Regarding PII leakage
We acknowledge the significance of these PII leakage attacks and agree that they are indeed interesting. However, we would like to point out that the Membership Inference Attack (MIA) represents the most basic form of privacy attack. As such, it provides an overview of more sophisticated attacks and is even shown to imply different privacy attacks[1]. Similarly, current works analyzing the differential privacy guarantee use MIA only and not the other different privacy attacks[2,3]. For example, if a technique, like In-Context Learning (ICL), is more vulnerable to MIA, then it is likely to be more vulnerable to other forms of vulnerabilities, such as Personally Identifiable Information (PII) leakage, compared to methods like LoRA and SPT.
[1] SoK: Let the Privacy Games Begin! A Unified Treatment of Data Inference Privacy in Machine Learning
[2] Bayesian Estimation of Differential Privacy
[3] Adversary instantiation: Lower bounds for differentially private machine learning
While conducting the MIA, the classification is done based on loss function value. So is the assumption that the adversary knows the correct loss function?
We do not make any assumption on the correct loss function. Our approach simply requires that the model generates a list of candidate words along with their respective probabilities for a given test sample. This allows the attacker to compute the loss using their chosen loss function, based on the provided information, without the need to know the loss function utilized internally by the model.
Also, what significance does the loss function value have for ICL exemplars? For LoRA and SPT, the LLM has learned to minimize loss on member exemplars, but I do not know what relationship the ICL samples have with the loss function value.
It seems there may be a bit of a misunderstanding regarding our approach. In the context of the Membership Inference Attack (MIA), the calculation of the loss occurs exclusively during the testing phase. The focus is on assessing the loss during the model's testing, which allows us to infer membership status (without depending on the loss function used in training).
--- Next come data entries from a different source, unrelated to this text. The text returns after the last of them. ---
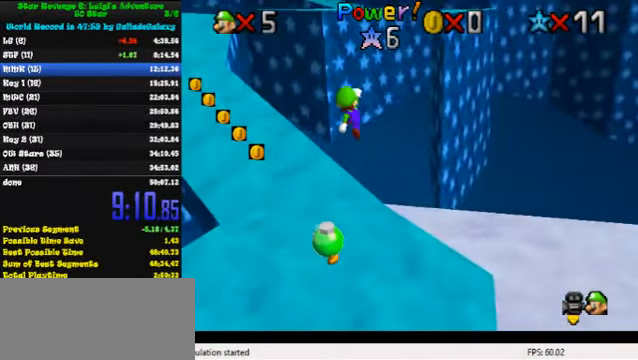
{"keys": ["down", "left"], "events": [[200, "ctrl", "down"], [300, "ctrl", "up"], [400, "a", "down"], [500, "a", "up"]]}
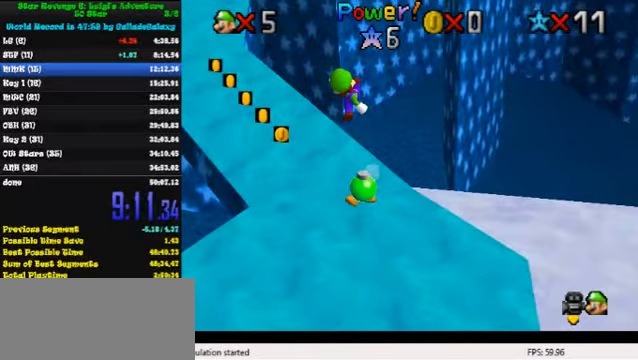
{"keys": ["down"], "events": [[267, "left", "up"], [333, "shift", "down"], [467, "shift", "up"]]}
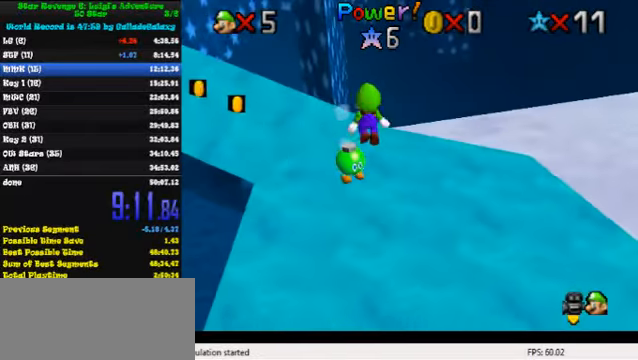
{"keys": [], "events": [[167, "right", "down"], [267, "down", "up"], [267, "right", "up"], [300, "left", "down"], [400, "left", "up"]]}
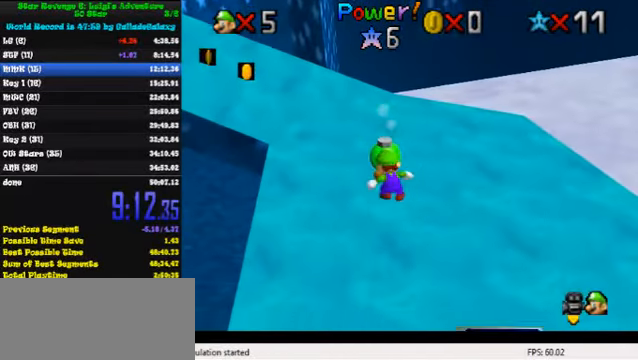
{"keys": [], "events": [[33, "ctrl", "down"], [33, "shift", "down"], [133, "ctrl", "up"], [133, "shift", "up"], [167, "up", "down"], [300, "up", "up"]]}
Should there be any need for further clarification, or if our understanding of your question has missed the mark, please let us know.
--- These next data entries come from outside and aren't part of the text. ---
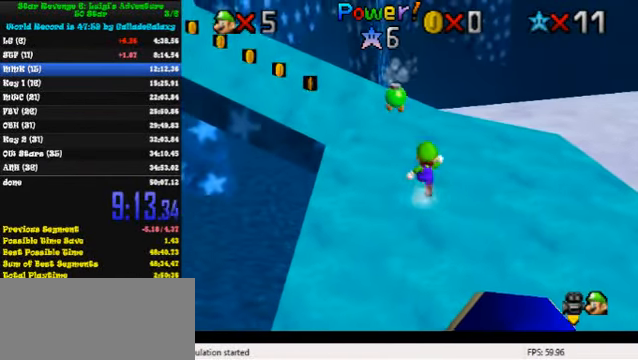
{"keys": ["up"], "events": [[233, "right", "down"], [300, "right", "up"]]}
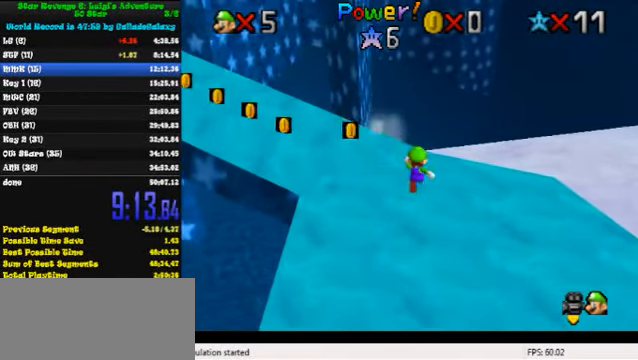
{"keys": ["shift", "up", "y"], "events": [[233, "y", "down"], [267, "shift", "down"]]}
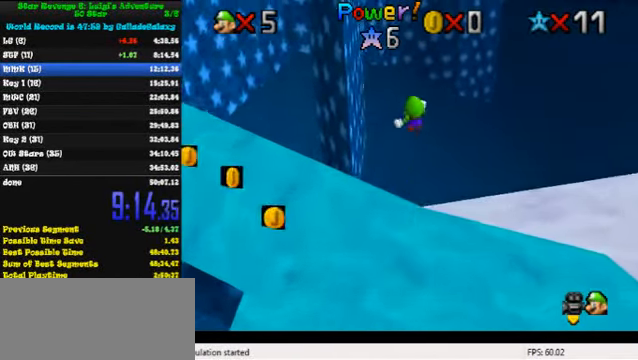
{"keys": ["left", "up"], "events": [[133, "left", "down"], [267, "shift", "up"], [300, "y", "up"]]}
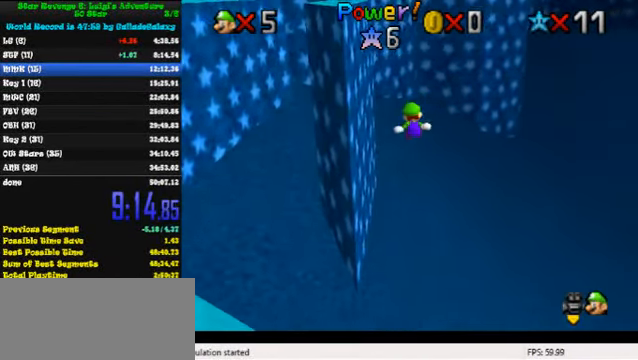
{"keys": ["left", "up"], "events": [[233, "left", "up"], [333, "left", "down"], [367, "a", "down"], [433, "a", "up"]]}
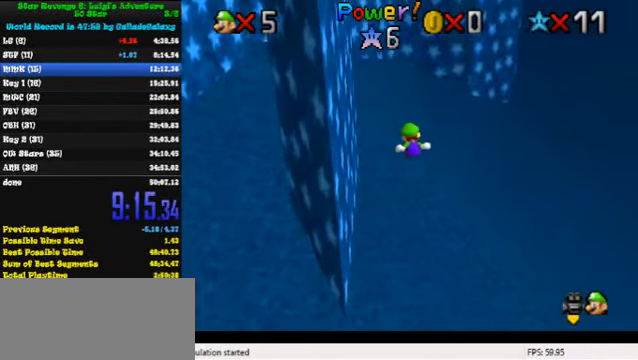
{"keys": ["left", "up"], "events": []}
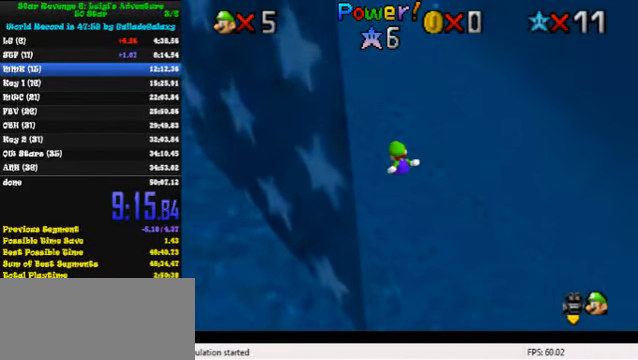
{"keys": ["right", "up"], "events": [[100, "left", "up"], [467, "right", "down"]]}
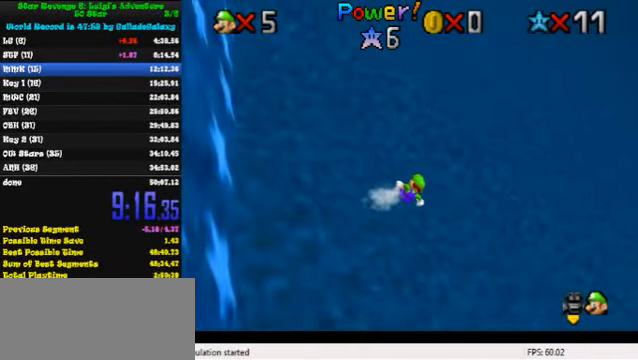
{"keys": ["a", "shift", "up"], "events": [[133, "right", "up"], [200, "shift", "down"], [466, "a", "down"]]}
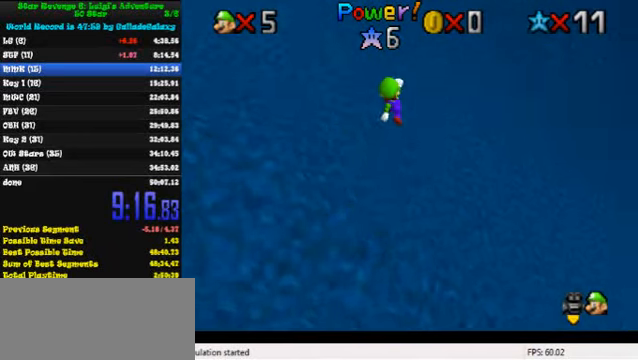
{"keys": ["a", "left", "shift", "up"], "events": [[133, "a", "up"], [166, "left", "down"], [233, "a", "down"], [366, "a", "up"], [466, "a", "down"]]}
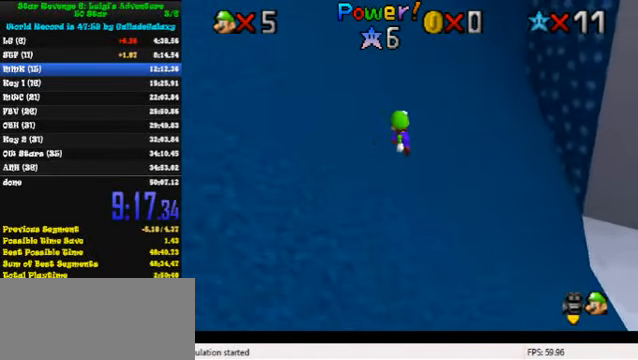
{"keys": ["a", "up"], "events": [[100, "a", "up"], [133, "left", "up"], [233, "a", "down"], [333, "a", "up"], [333, "shift", "up"], [433, "a", "down"]]}
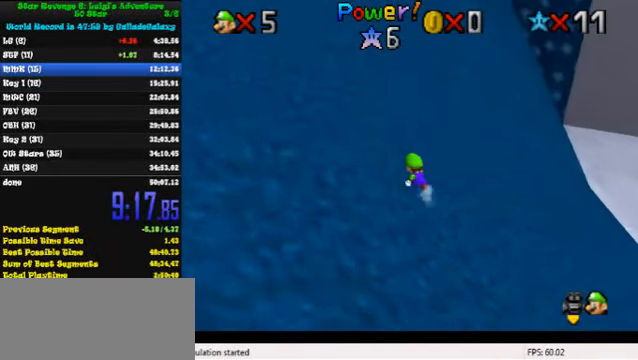
{"keys": ["right", "up"], "events": [[66, "a", "up"], [100, "a", "down"], [233, "a", "up"], [300, "a", "down"], [433, "a", "up"], [466, "right", "down"]]}
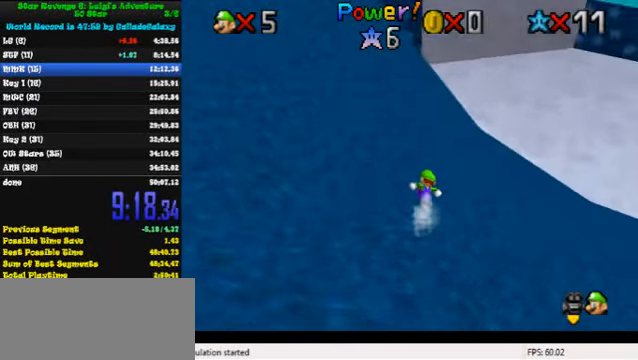
{"keys": ["right", "up"], "events": [[133, "right", "up"], [366, "right", "down"]]}
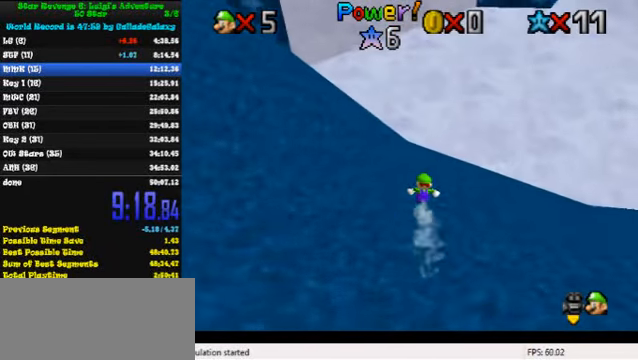
{"keys": ["shift", "up"], "events": [[266, "shift", "down"], [333, "right", "up"]]}
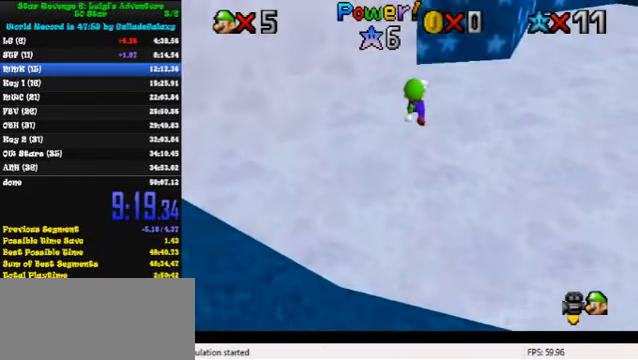
{"keys": ["shift", "up"], "events": [[166, "right", "down"], [366, "right", "up"]]}
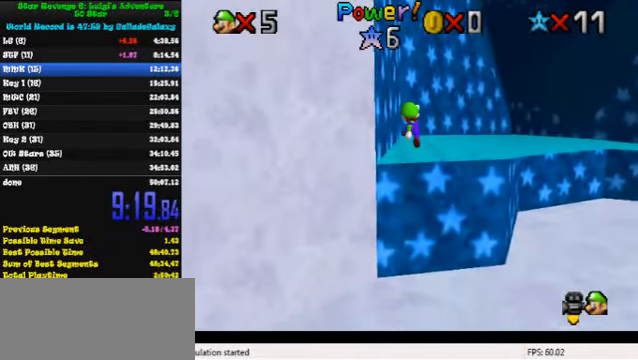
{"keys": ["up"], "events": [[266, "shift", "up"], [333, "shift", "down"], [466, "shift", "up"]]}
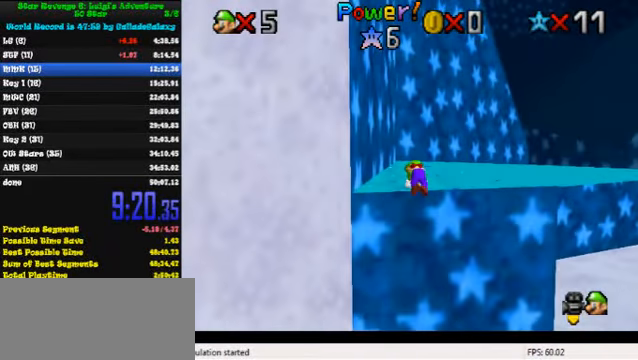
{"keys": ["up"], "events": []}
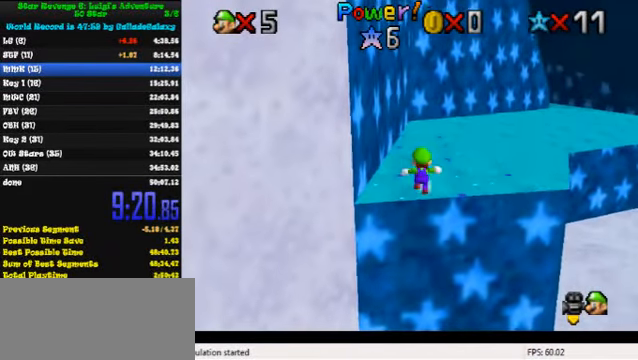
{"keys": ["up"], "events": [[166, "right", "down"], [233, "y", "down"], [266, "right", "up"], [266, "shift", "down"], [466, "shift", "up"], [466, "y", "up"]]}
In section 3.2, it is not clear what is meant by the sentence "Subsequently, we calibrate the hyperparameters of LoRA and SPT to align their performance with that of ICL." What exactly are the steps taken to ensure that the comparison of these methods is apples-to-apples? How can adding, say, 4 ICL examples be equated to performing LoRA with hundreds of training samples?
Our calibration process is designed to evaluate the privacy and security risks of different methods when they exhibit comparable performance.
To establish this equivalence, we concentrate on accuracy. For LoRA and SPT, we carefully modify the number of training samples to match their accuracy levels with that of In-Context Learning (ICL) for the same task. This approach ensures that we compare the privacy and security impacts associated with these different adaptation methods at similar or identical levels of accuracy. We will clarify this in our paper.
In the model stealing, the success of the attack is quantified by a certain "agreement" score between the target model and a surrogate model. Can the authors please define what this metric exactly is, as it is not available anywhere.
We introduce the agreement score in Section 4.2. Intuitively, this metric compares the outputs generated by the target and surrogate models for each sample. A 'success' is registered when the outputs from both models are similar, regardless of whether these outputs are correct or not. The agreement score is subsequently calculated as the ratio of successful matches to the total number of samples in the testing dataset.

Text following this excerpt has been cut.